WHAT TO WORK ON: Print nothing but the lines below starting at the line that holds "21: (288, 15, 2.78)" and ending at the line that holds "31: (169, 242, 0.63)", including both, each exactly as written.

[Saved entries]
┌──

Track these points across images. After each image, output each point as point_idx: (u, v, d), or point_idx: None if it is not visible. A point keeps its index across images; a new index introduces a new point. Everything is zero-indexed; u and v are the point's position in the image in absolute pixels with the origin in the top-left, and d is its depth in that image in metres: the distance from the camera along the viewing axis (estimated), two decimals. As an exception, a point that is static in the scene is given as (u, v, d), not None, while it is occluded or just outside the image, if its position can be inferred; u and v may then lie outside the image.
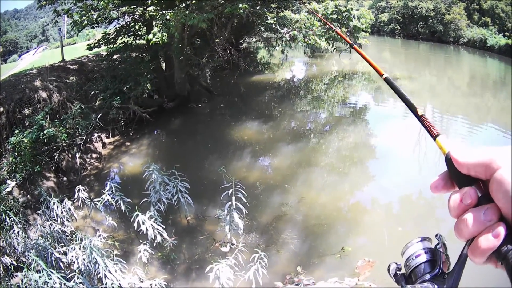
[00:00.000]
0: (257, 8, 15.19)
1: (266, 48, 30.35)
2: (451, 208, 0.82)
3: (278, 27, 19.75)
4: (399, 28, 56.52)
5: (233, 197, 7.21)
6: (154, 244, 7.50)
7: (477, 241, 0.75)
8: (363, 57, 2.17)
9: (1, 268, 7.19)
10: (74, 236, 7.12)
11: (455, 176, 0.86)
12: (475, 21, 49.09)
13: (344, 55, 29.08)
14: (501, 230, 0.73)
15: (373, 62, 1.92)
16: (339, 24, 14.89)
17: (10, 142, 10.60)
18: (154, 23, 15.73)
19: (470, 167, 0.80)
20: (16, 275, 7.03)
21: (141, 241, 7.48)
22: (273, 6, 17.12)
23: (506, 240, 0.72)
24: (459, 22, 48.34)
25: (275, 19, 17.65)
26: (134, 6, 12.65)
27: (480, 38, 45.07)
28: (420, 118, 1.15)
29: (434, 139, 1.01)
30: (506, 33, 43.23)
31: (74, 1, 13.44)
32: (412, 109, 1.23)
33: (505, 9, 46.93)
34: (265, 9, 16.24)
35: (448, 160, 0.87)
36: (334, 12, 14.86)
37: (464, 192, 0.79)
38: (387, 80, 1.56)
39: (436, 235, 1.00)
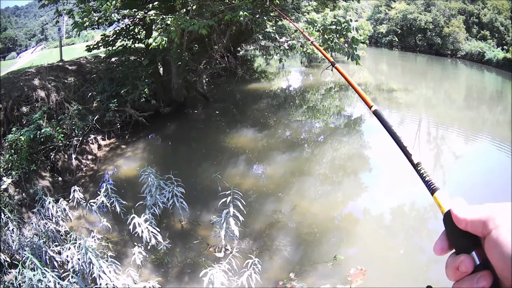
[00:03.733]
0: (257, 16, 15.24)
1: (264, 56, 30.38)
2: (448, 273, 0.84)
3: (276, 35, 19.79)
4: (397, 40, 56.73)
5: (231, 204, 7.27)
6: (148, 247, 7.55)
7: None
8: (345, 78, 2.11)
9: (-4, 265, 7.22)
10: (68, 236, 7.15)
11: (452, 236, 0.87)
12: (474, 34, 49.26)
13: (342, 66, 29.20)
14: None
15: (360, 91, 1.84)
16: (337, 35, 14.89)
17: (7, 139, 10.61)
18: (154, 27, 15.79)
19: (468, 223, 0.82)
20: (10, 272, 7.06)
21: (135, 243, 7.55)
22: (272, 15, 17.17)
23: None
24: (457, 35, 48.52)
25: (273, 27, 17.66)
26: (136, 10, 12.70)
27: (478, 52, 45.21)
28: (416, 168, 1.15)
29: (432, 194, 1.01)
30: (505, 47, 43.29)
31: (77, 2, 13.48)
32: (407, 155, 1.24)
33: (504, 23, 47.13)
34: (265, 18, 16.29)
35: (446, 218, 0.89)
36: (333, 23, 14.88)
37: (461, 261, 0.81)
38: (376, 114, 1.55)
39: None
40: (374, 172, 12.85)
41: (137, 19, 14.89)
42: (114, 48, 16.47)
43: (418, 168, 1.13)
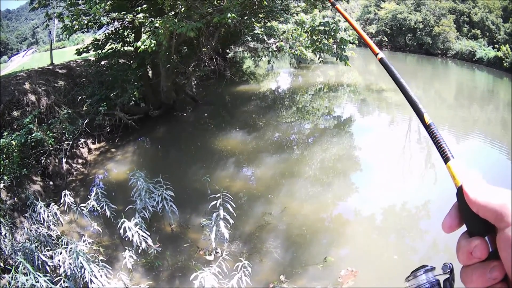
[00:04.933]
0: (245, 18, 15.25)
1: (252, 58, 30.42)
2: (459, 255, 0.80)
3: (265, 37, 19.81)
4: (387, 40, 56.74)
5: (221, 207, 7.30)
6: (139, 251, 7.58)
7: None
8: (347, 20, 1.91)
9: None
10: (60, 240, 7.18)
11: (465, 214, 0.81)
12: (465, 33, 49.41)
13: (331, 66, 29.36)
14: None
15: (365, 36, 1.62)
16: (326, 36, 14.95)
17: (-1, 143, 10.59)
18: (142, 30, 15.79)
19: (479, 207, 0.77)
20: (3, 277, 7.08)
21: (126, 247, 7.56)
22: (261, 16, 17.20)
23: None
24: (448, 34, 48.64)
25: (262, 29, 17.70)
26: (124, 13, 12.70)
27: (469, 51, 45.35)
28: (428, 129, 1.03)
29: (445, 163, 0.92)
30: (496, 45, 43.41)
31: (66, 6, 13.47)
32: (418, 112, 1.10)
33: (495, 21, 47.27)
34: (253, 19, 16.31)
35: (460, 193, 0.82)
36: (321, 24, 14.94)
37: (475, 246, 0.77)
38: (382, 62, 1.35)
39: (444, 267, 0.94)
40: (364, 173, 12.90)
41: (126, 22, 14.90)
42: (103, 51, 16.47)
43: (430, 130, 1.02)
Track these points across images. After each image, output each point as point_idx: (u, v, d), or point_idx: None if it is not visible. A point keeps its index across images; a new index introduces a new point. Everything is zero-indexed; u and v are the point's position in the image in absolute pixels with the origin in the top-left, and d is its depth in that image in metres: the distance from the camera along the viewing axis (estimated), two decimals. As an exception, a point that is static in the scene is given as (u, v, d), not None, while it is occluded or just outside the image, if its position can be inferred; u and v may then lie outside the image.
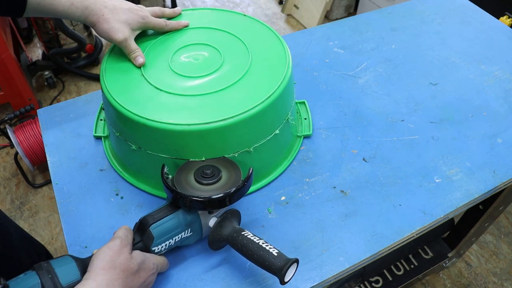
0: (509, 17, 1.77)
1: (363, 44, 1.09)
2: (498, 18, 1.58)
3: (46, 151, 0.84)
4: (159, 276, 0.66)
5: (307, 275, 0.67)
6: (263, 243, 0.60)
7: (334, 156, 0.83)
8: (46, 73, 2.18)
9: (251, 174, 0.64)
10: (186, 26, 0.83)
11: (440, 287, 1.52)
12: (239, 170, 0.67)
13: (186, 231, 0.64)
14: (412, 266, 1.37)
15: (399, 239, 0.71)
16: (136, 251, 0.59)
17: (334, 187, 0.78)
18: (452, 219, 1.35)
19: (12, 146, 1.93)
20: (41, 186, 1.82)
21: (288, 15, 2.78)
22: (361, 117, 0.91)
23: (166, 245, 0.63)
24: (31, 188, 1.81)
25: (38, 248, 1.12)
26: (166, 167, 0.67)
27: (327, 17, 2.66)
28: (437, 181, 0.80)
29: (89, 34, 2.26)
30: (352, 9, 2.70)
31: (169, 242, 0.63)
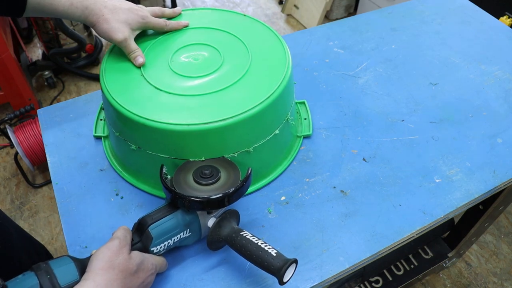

└──
┌──

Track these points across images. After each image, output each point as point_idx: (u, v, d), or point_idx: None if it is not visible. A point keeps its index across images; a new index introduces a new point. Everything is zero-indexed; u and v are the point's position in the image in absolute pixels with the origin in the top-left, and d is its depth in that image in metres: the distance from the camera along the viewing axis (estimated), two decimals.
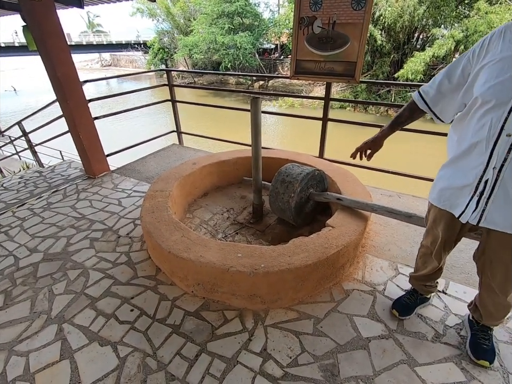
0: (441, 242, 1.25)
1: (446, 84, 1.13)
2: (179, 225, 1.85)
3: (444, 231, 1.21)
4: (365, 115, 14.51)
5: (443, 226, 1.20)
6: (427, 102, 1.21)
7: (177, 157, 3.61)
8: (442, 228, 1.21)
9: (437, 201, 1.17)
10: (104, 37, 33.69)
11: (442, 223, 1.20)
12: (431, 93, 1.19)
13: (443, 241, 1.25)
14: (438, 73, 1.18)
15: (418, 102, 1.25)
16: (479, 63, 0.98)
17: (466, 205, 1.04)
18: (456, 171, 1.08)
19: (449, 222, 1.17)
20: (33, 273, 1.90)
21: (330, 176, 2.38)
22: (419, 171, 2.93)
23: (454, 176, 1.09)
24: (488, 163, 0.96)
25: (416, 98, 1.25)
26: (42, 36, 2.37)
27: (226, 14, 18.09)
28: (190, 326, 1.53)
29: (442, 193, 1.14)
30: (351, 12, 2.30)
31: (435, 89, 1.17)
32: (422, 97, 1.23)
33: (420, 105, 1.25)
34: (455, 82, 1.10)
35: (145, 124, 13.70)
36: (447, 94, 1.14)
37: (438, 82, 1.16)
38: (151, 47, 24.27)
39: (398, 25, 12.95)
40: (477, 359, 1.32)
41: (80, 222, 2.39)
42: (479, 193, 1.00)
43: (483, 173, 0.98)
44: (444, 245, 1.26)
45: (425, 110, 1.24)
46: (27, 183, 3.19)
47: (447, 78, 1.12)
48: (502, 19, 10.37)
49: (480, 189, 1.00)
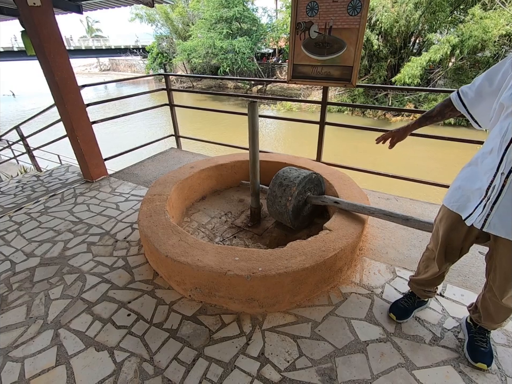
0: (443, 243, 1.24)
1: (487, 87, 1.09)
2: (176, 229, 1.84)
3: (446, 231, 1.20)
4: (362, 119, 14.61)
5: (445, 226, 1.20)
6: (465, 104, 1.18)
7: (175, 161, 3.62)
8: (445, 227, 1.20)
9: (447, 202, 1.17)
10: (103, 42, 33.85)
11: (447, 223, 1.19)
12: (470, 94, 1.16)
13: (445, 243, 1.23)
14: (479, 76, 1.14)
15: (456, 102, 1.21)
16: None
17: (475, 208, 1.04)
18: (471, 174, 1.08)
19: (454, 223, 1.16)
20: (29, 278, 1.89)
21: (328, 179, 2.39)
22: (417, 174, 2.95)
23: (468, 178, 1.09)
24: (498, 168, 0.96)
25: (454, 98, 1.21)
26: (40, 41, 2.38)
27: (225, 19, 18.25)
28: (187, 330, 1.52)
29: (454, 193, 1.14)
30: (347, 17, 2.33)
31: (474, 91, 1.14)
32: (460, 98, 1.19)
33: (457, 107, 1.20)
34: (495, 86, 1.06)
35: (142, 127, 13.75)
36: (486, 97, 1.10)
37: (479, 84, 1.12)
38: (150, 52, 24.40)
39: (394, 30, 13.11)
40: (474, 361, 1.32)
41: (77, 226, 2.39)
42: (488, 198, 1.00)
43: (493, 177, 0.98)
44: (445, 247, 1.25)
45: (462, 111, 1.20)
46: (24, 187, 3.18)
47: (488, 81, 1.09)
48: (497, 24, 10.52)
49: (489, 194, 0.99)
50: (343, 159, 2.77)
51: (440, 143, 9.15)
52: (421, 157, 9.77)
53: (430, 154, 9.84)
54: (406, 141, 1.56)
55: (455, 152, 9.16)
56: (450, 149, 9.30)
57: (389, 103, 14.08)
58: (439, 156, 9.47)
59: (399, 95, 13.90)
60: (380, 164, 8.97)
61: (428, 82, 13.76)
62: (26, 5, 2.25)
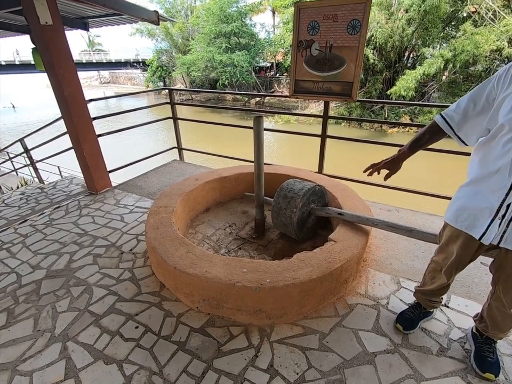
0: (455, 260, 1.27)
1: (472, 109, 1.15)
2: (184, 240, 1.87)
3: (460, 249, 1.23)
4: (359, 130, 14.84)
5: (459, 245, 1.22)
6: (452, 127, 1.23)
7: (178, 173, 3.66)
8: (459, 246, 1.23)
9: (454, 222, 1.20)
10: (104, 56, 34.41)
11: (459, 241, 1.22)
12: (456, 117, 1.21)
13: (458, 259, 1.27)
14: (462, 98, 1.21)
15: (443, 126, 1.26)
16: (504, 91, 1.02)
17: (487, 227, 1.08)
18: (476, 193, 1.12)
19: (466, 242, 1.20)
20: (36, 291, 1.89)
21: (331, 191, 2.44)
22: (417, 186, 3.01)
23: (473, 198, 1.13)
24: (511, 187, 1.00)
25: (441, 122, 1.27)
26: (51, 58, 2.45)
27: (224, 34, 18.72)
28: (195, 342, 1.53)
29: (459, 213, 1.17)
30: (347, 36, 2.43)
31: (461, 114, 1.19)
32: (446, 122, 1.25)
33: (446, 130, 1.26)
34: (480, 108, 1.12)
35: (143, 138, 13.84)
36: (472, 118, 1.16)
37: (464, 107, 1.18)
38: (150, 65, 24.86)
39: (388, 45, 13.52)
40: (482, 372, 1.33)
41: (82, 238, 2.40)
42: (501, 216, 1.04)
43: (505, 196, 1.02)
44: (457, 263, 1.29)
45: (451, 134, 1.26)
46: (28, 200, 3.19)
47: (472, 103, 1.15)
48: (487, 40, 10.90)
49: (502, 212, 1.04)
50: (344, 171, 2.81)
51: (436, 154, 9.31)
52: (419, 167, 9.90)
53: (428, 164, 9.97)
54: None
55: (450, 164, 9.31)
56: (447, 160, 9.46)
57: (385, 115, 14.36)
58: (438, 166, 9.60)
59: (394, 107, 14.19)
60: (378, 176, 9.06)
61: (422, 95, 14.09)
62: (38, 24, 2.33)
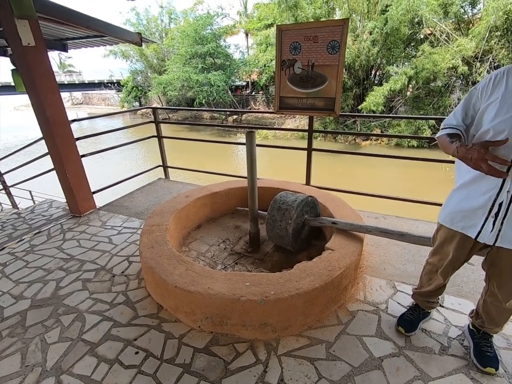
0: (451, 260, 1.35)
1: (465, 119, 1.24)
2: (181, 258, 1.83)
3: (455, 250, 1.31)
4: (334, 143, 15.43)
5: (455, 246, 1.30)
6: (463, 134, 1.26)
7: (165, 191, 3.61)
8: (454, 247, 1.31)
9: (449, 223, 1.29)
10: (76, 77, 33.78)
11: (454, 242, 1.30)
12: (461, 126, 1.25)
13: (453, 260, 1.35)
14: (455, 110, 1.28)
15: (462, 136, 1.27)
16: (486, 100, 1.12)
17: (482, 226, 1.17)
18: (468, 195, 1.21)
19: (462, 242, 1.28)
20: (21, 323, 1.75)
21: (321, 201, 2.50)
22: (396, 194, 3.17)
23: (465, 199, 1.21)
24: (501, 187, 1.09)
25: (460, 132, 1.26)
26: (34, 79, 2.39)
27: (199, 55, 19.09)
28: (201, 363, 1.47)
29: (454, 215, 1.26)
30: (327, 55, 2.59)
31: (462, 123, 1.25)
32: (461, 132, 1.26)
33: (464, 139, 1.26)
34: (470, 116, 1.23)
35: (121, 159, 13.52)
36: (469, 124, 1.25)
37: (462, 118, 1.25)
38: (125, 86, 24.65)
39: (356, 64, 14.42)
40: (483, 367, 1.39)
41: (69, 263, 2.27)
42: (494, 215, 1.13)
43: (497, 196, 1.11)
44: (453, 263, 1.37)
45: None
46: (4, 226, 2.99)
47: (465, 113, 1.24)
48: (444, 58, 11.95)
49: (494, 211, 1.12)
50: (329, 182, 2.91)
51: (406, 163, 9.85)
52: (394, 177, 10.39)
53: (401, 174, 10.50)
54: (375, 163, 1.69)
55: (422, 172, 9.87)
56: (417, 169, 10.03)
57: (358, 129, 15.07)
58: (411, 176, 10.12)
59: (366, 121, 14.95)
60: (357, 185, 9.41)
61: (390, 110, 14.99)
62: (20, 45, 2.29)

└──

ANSWER TO THE EXERCISE:
21: (288, 15, 2.78)
22: (361, 117, 0.91)
23: (166, 245, 0.63)
24: (31, 188, 1.81)
25: (38, 248, 1.12)
26: (166, 167, 0.67)
27: (327, 17, 2.66)
28: (437, 181, 0.80)
29: (89, 34, 2.26)
30: (352, 9, 2.70)
31: (169, 242, 0.63)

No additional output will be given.